← Back to portfolio

How did travel become the beast?

Published on

Travel is a luxury limited to those who can afford it. And in the western world that is an increasing number of people. We pack our bags with excitement and look forward to the adventures coming our way. But many travellers don’t think of the people on the other side of this equation – those who rely on our travel dollars to live – or just survive.

A 2019 booking.com sustainable travel report found more than half of jet setters worldwide were determined to make sustainable travel choices than they were a year ago. But when it came to putting them into action, a number of barriers arose, including lack of knowledge, poor accessibility to local communities and locally-based tourism activities. 

Aussies love to travel overseas and a Kathmandu survey in 2018 found a third of all Australians thought they were the best travellers in the world, yet only one in five were mindful about where they spent their money. While there is a lot of talk about sustainable tourism, many travellers do not understand the true meaning of the concept.

The difference between sustainability and resilience

The concept of sustainable tourism has been around since the late 1980s and while it has meshed into the public and policy language of tourism, we are no closer to becoming sustainable tourists than when the term was coined thirty years ago.

The groundbreaking 1987 UN Our Common Future report – also known as the Brundtland Report - defined sustainable development as “development that meets the needs of the present without compromising the ability of future generations to meet their own needs”.

Dr Gary Lacey, Monash University researcher and lecturer in the graduate tourism program said sustainability and resilience needed to be managed simultaneously.

“You cannot expect something to stay as it is forever and you should never manage something to stay as it is — you need to manage it for resilience — understand that things have to be allowed to change,” he said.

Dr Lacey said snow mountains were a good example of how thinking needed to change.

“With global warming, which is likely to reduce the amount of snowfall and the length of the snow season, you look at adaptability methods for that. Artificial snowmaking is stupid in my mind because it creates more carbon in the atmosphere, exacerbating the very problem you are trying to solve. Increase the use of the mountains say for mountain biking — that’s resilience thinking, and sustainability thinking,” he said.

Dr Lacy has researched philanthropic tourism, where philanthropists use their holidays to visit the projects they’re supporting. For example, philanthropists are able to connect with smaller communities directly to observe them making local handicrafts that are unique to the region.

He said the aim of tourism that involved impoverished people ultimately should be to alleviate that poverty.

“If you take a sustainability viewpoint, to sustain that poverty-based tourism — you have to have a poverty base — so you must sustain poverty,” he said.

“My suggestion is that poverty-based tourism should never be considered a long-term tourism type, it should be a transitional phase.”

Destroying poverty-based tourism and replacing it with cultural-community-based tourism, applied the idea of resilience. “It really was out of desperation that I came up to the resilience thing because I couldn’t convince people that sustainable poverty tourism was a failure.”

The issues with tourism

Elizabeth Becker, a seasoned traveller, journalist and author from Overbooked said travel and tourism had become a behemoth, capable of doing great good and great damage.
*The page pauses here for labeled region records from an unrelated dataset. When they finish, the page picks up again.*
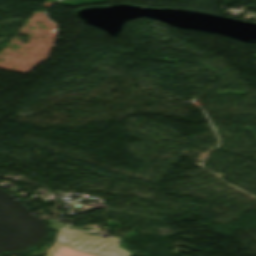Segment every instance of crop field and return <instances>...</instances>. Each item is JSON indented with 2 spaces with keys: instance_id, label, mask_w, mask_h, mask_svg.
I'll return each mask as SVG.
<instances>
[{
  "instance_id": "obj_1",
  "label": "crop field",
  "mask_w": 256,
  "mask_h": 256,
  "mask_svg": "<svg viewBox=\"0 0 256 256\" xmlns=\"http://www.w3.org/2000/svg\"><path fill=\"white\" fill-rule=\"evenodd\" d=\"M76 234L79 236H75ZM58 241L76 250L98 256H129L127 252L116 247V239H105L78 231L64 230L59 235Z\"/></svg>"
},
{
  "instance_id": "obj_2",
  "label": "crop field",
  "mask_w": 256,
  "mask_h": 256,
  "mask_svg": "<svg viewBox=\"0 0 256 256\" xmlns=\"http://www.w3.org/2000/svg\"><path fill=\"white\" fill-rule=\"evenodd\" d=\"M47 256H94V255L79 252L57 243V245L49 251Z\"/></svg>"
}]
</instances>
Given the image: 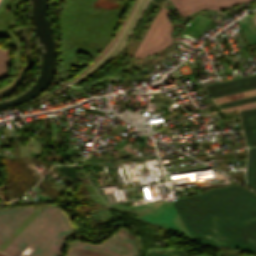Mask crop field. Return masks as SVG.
Here are the masks:
<instances>
[{
  "mask_svg": "<svg viewBox=\"0 0 256 256\" xmlns=\"http://www.w3.org/2000/svg\"><path fill=\"white\" fill-rule=\"evenodd\" d=\"M10 50L0 48V79L7 77V65Z\"/></svg>",
  "mask_w": 256,
  "mask_h": 256,
  "instance_id": "obj_1",
  "label": "crop field"
}]
</instances>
She said people thought they were doing the right thing by travelling, yet seldom realised the concentrated spending in tourist hotspots was actually helping those who needed it most — the poor.

In many places around the world, tourist dollars are spent in concentrated pockets called enclaves. Dr Lacey said when money poured into these enclaves, the poorest people in the surrounding areas did not benefit.

Another growing problem is over-tourism, where too many people flock to one place. Barcelona, Venice and Mount Everest have always been chock-a-block with tourists, but they have made headlines recently because they have reached numbers beyond the capacity of what the local infrastructure is able to handle. This, in turns, drives out local people because of exorbitant rent prices, an increase in public disorder, and – particularly in the case of Mt Everest - human traffic jams on the side of the mountain.

Cesar D'Mello a former economist and tourism development consultant said it was important to be aware of the effect tourists could have on a place, even after they left. “Places like Phuket, are chock-a-block full of mostly western tourists, they come and spend their four days there and don't give a damn about what happens after they leave. Alcoholism, drugs, prostitution, anything goes, they leave the place in a mess.”

He said rampant tourism and an industry that refused to put the firm regulation into place was to blame.

One solution to managing some of the problems was investing in community-based tourism — where tourism was placed directly in the hands of local people. In places such as Thailand, travelling outside of the hotspots could engage tourists with communities, while at the same time delivering direct benefits to the communities.

Mr D'Mello said he was able to help small groups in different countries to take on issues in their own communities. When people had the resources to develop community-based tourism, it could be transformative for the host and the guest.

“When you have a tourist coming, (and) you have a reasonable place for someone to stay in your home, they pay a certain amount of money, it provides an income for the family — but they're also taking part in the life of the community — they come back enriched,” he said.

Mr D’Mello said more attention needed to be given to community-based tourism because it “enshrines human, community and environmental values”.